2) Map where those files travel. Follow a file from creation to its final resting place. Who downloads it? Where does it go? How many copies exist, and on what devices? The answer is almost always more distributed than the governance framework acknowledges.
3) Apply file-level protection to the highest-risk files first. You don't have to solve the entire unstructured data problem at once. Start with the files that would generate the most damage — regulatory, financial, or reputational — if they were exfiltrated or accessed without authorization. Per-file encryption can be deployed on those categories first and expanded from there.
Close the File-Boundary Gap in 14 Days
CMMC, HIPAA, and the FTC Safeguards Rule don't care about your perimeter; they care about the data. Theodosian provides the FIPS 140-3 validated encryption and persistent revocation you need to turn "unprotected files" into "self-defending assets.
FAQs: Unstructured Data Security
Why don't DLP tools protect unstructured data?
Traditional DLP tools work by scanning for recognizable data patterns — credit card numbers, social security numbers, and known data structures. These patterns exist in structured data. Unstructured files such as CAD drawings, engineering specifications, or narrative clinical notes don't contain these patterns. DLP tools can monitor whether a file was sent somewhere, but they can't assess whether a CAD file contains export-controlled technical data, and they can't protect the file after it's been legitimately downloaded to an endpoint.

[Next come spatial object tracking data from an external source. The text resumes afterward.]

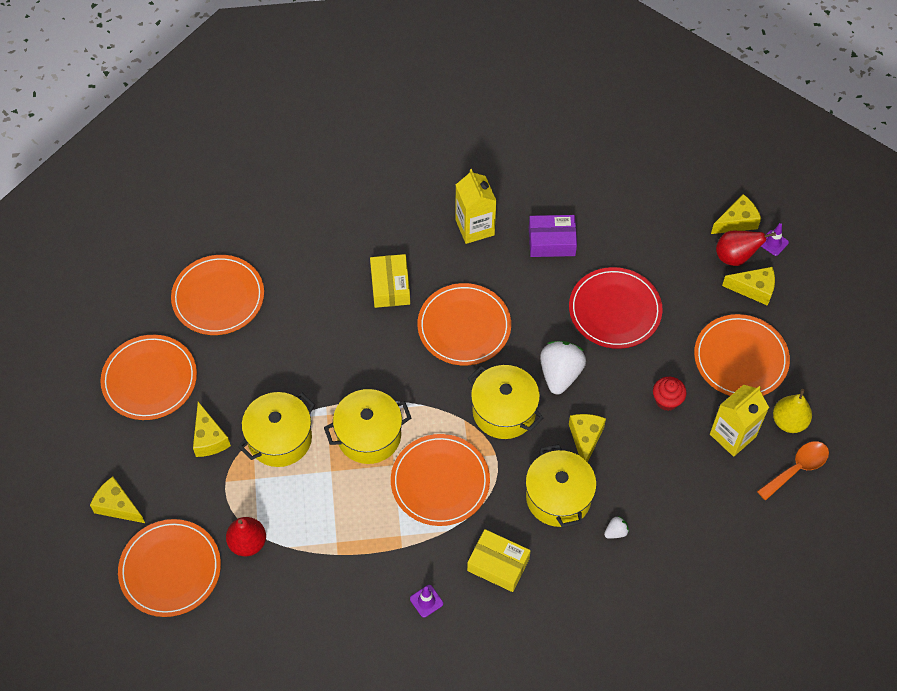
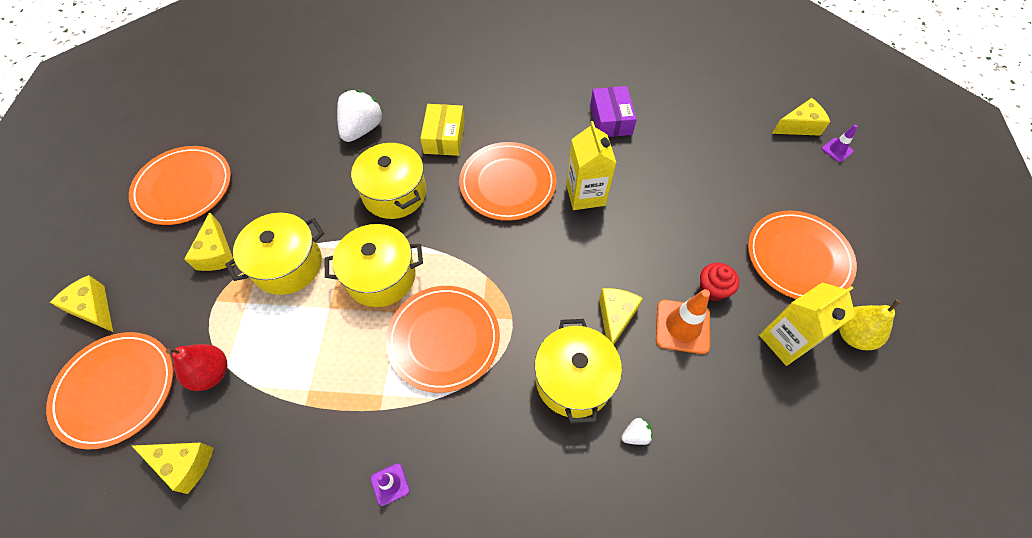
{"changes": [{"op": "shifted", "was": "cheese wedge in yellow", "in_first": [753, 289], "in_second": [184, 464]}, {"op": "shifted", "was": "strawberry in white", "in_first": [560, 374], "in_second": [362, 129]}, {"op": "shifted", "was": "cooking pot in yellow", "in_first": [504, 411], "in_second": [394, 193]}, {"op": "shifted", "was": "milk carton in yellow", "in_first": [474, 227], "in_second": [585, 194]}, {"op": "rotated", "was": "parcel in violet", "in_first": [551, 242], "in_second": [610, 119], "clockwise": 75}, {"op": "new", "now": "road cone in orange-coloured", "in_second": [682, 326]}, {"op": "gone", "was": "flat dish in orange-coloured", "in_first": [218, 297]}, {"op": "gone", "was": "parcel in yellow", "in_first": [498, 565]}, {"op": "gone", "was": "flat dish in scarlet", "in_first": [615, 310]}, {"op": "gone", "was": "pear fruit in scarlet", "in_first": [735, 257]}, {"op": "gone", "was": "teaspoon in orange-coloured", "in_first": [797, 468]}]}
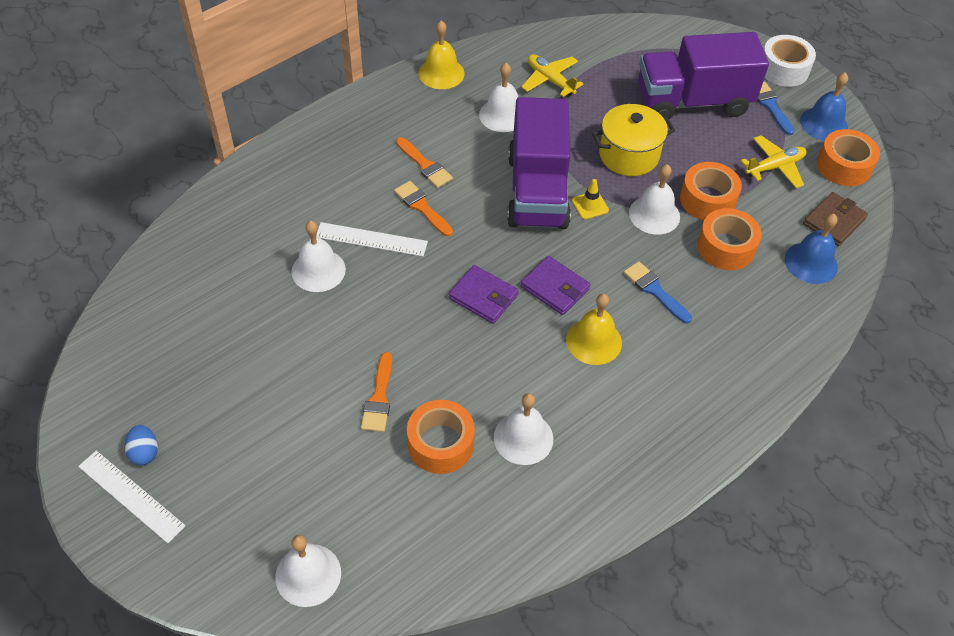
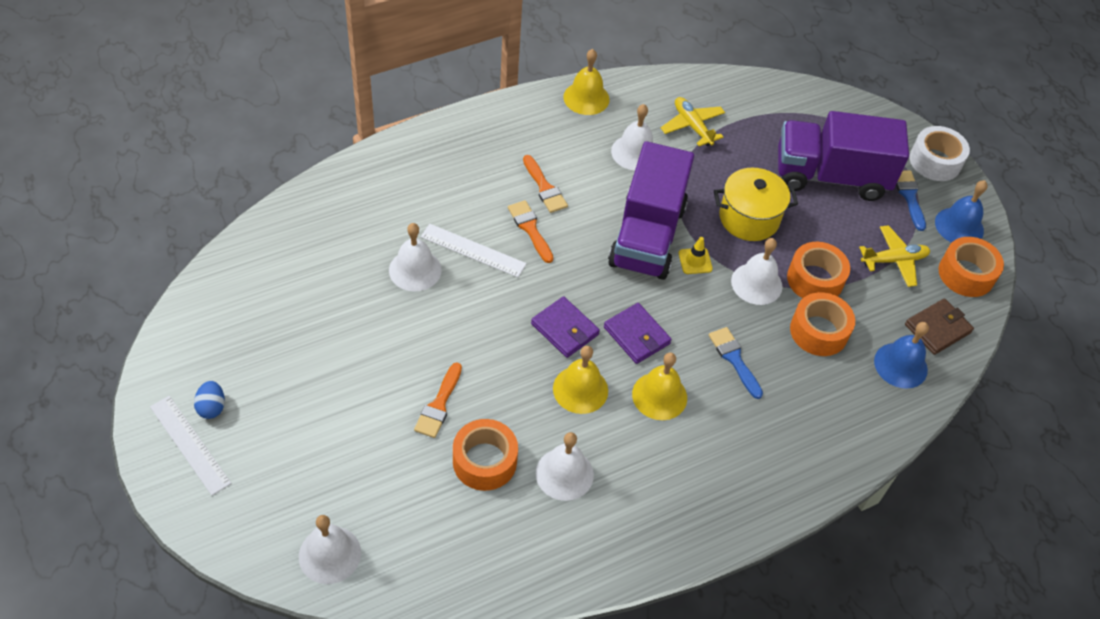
{"changes": [{"op": "new", "now": "school bell in yellow", "in_second": [580, 389]}]}
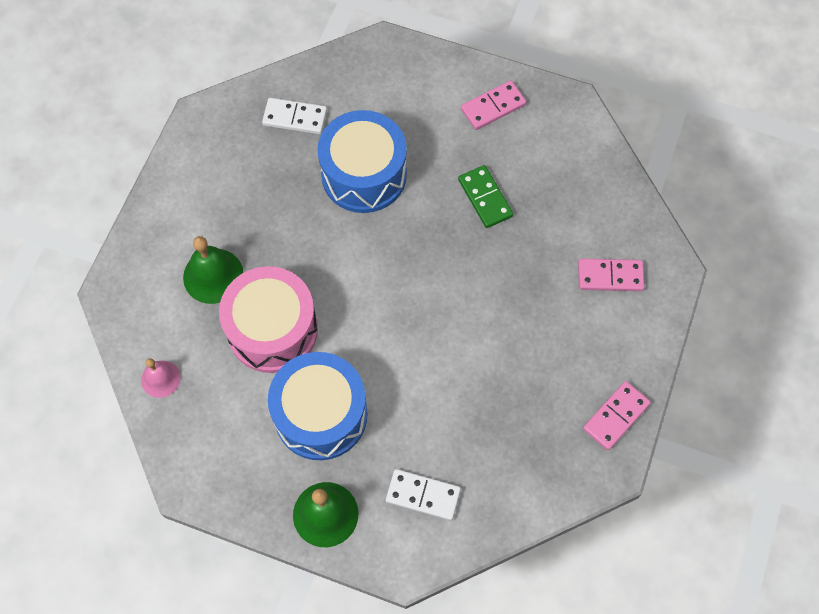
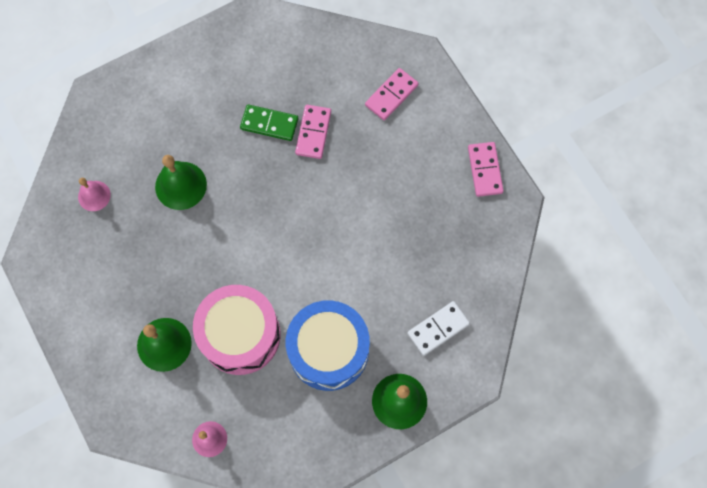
{"changes": [{"op": "swapped", "was": "domino in white", "now": "school bell in pink", "in_first": [295, 117], "in_second": [94, 196]}, {"op": "swapped", "was": "snare drum in cobalt", "now": "school bell in leaf-green", "in_first": [364, 174], "in_second": [181, 185]}, {"op": "shifted", "was": "domino in pink", "in_first": [493, 107], "in_second": [313, 133]}]}
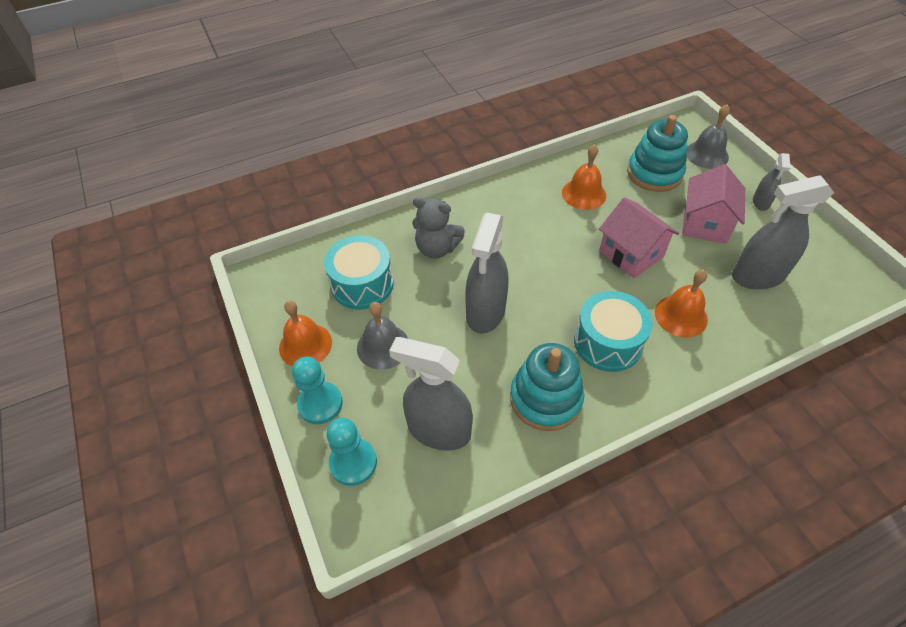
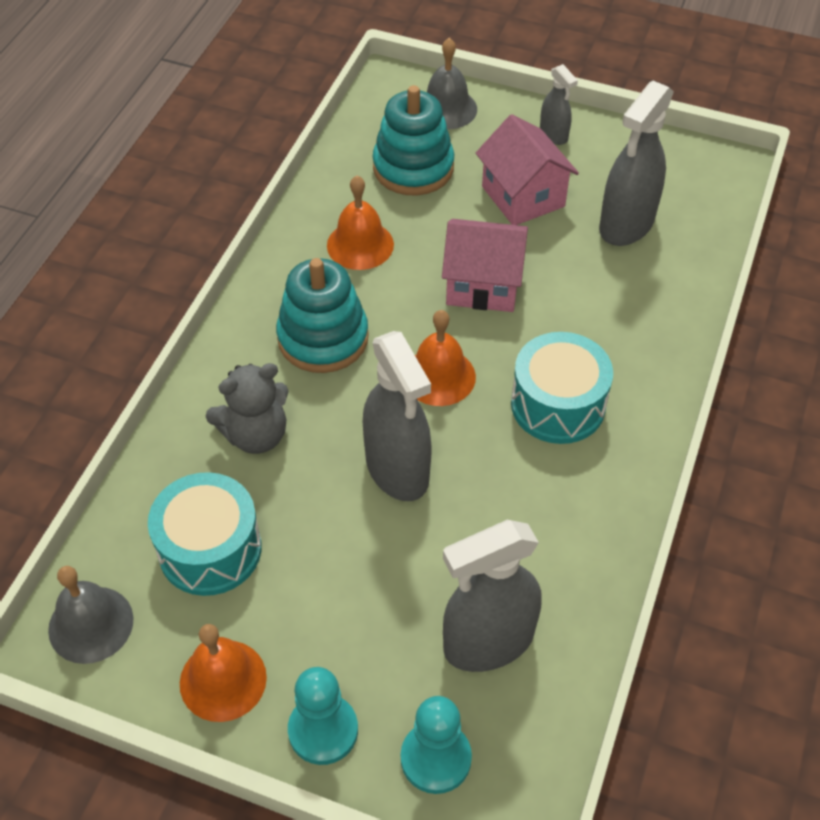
{"changes": [{"op": "shifted", "was": "school bell in gray", "in_first": [383, 346], "in_second": [91, 624]}, {"op": "shifted", "was": "stacking toy in teal", "in_first": [545, 398], "in_second": [323, 338]}, {"op": "shifted", "was": "school bell in orange-coloured", "in_first": [681, 316], "in_second": [439, 376]}]}
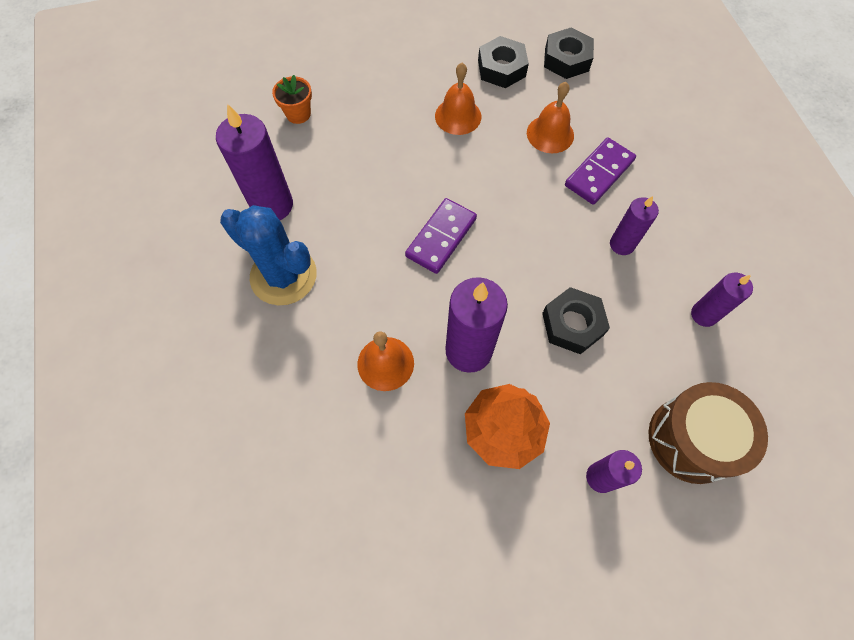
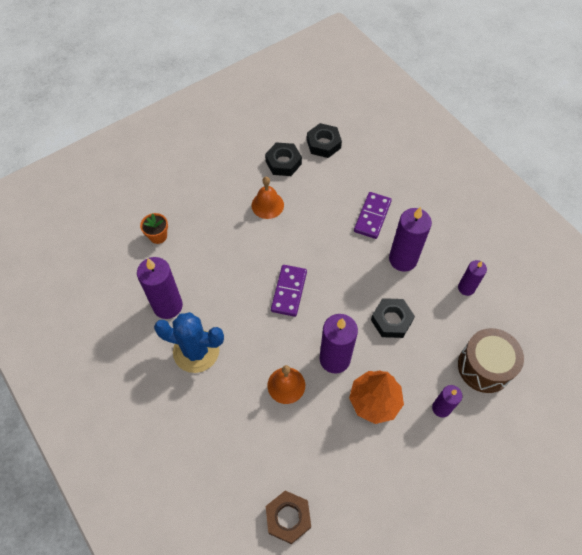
{"changes": [{"op": "new", "now": "nut in brown", "in_second": [288, 518]}, {"op": "scaled", "was": "pillar candle in violet", "in_first": [622, 244], "in_second": [403, 259], "ratio": 1.71}, {"op": "gone", "was": "school bell in orange-coloured", "in_first": [550, 134]}]}
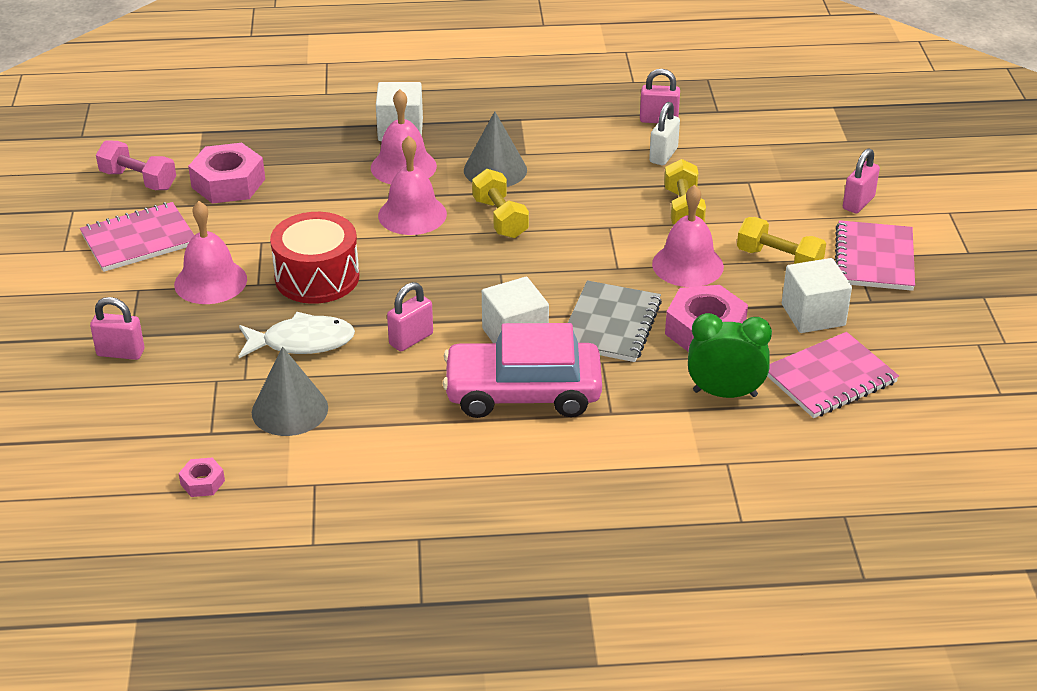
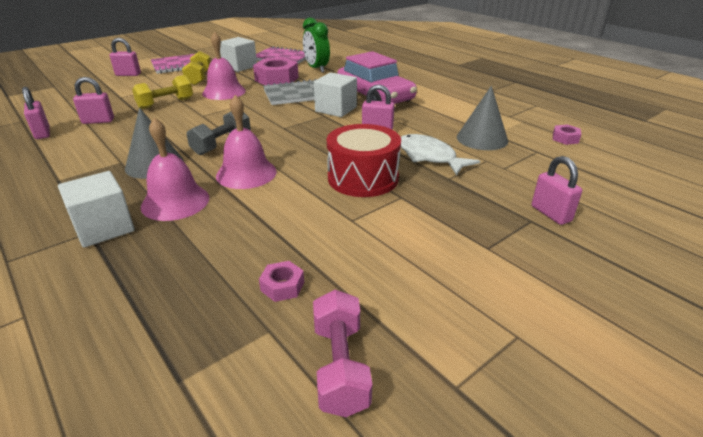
{"changes": [{"op": "repainted", "was": "padlock in white", "now": "padlock in pink", "in_first": [663, 155], "in_second": [98, 121]}, {"op": "repainted", "was": "free weight in yellow", "now": "free weight in gray", "in_first": [500, 218], "in_second": [222, 144]}, {"op": "scaled", "was": "nut in pink", "in_first": [228, 183], "in_second": [282, 286], "ratio": 0.48}, {"op": "gone", "was": "notepad in pink", "in_first": [139, 240]}, {"op": "gone", "was": "school bell in pink", "in_first": [210, 281]}]}
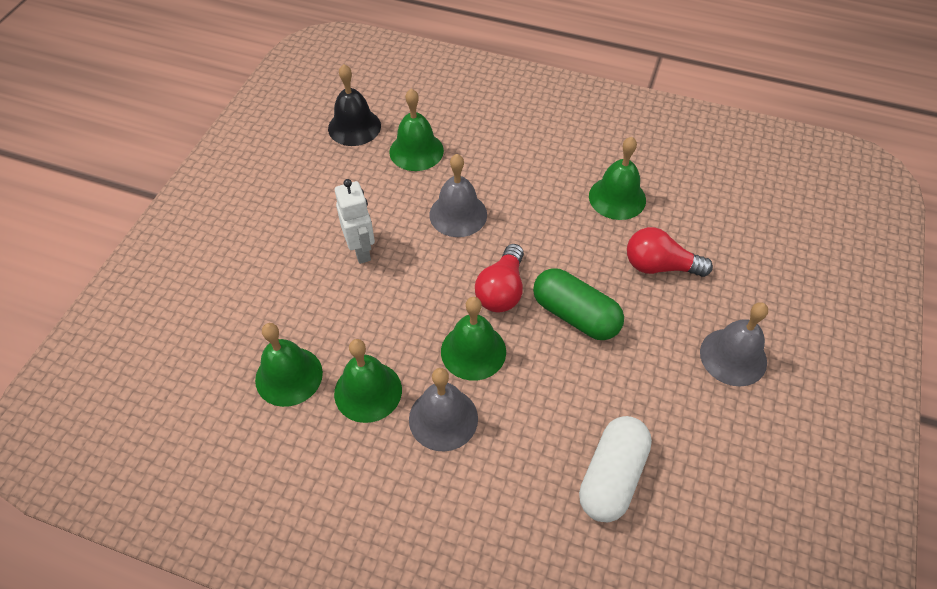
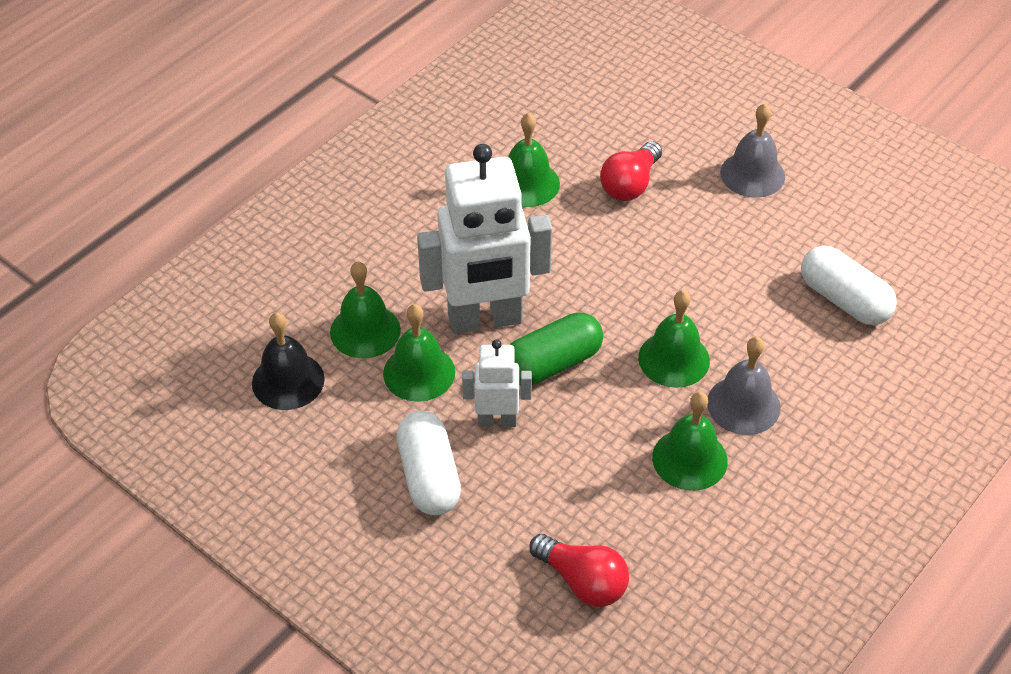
{"changes": [{"op": "shifted", "was": "school bell in leaf-green", "in_first": [289, 376], "in_second": [419, 372]}, {"op": "new", "now": "pill in white", "in_second": [429, 476]}, {"op": "swapped", "was": "school bell in gray", "now": "robot in white", "in_first": [458, 214], "in_second": [485, 320]}, {"op": "shifted", "was": "pill in leaf-green", "in_first": [575, 315], "in_second": [552, 363]}, {"op": "shifted", "was": "bulb in scarlet", "in_first": [502, 290], "in_second": [582, 581]}]}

What makes a file "self-defending"?
A self-defending file has its security policy embedded within it, not applied by the environment around it. Per-file encryption means the file carries its own cryptographic key. Context-aware access controls mean the file will only open when the user's identity, device, and access conditions are verified, regardless of where the file is physically located. If those conditions aren't met, access is denied.
Which regulations specifically require unstructured data security?
Several frameworks target unstructured data directly, even if they don't use that terminology. CMMC Level 2 practice SC.3.177 requires FIPS 140-3 validated encryption for CUI, which is primarily unstructured (technical drawings, engineering documents). HIPAA § 164.312 requires access controls and encryption for ePHI regardless of format. The FTC Safeguards Rule requires encryption for NPI in transit and at rest. In each case, the most common failure mode is unstructured files — documents, PDFs, spreadsheets — that leave governed systems without persistent protection.
How does per-file encryption differ from encrypting a storage drive?
Disk or storage encryption protects data while it's at rest on a specific device or storage system. When a file is copied, downloaded, or transmitted, it leaves the encrypted storage and may or may not be re-encrypted in its new location. Per-file encryption embeds a unique cryptographic key in the file itself, protection that travels with the content regardless of where it goes. A file copied from encrypted storage to an unmanaged laptop is still protected. A file sent by email is still protected. A file shared with a subcontractor is still protected.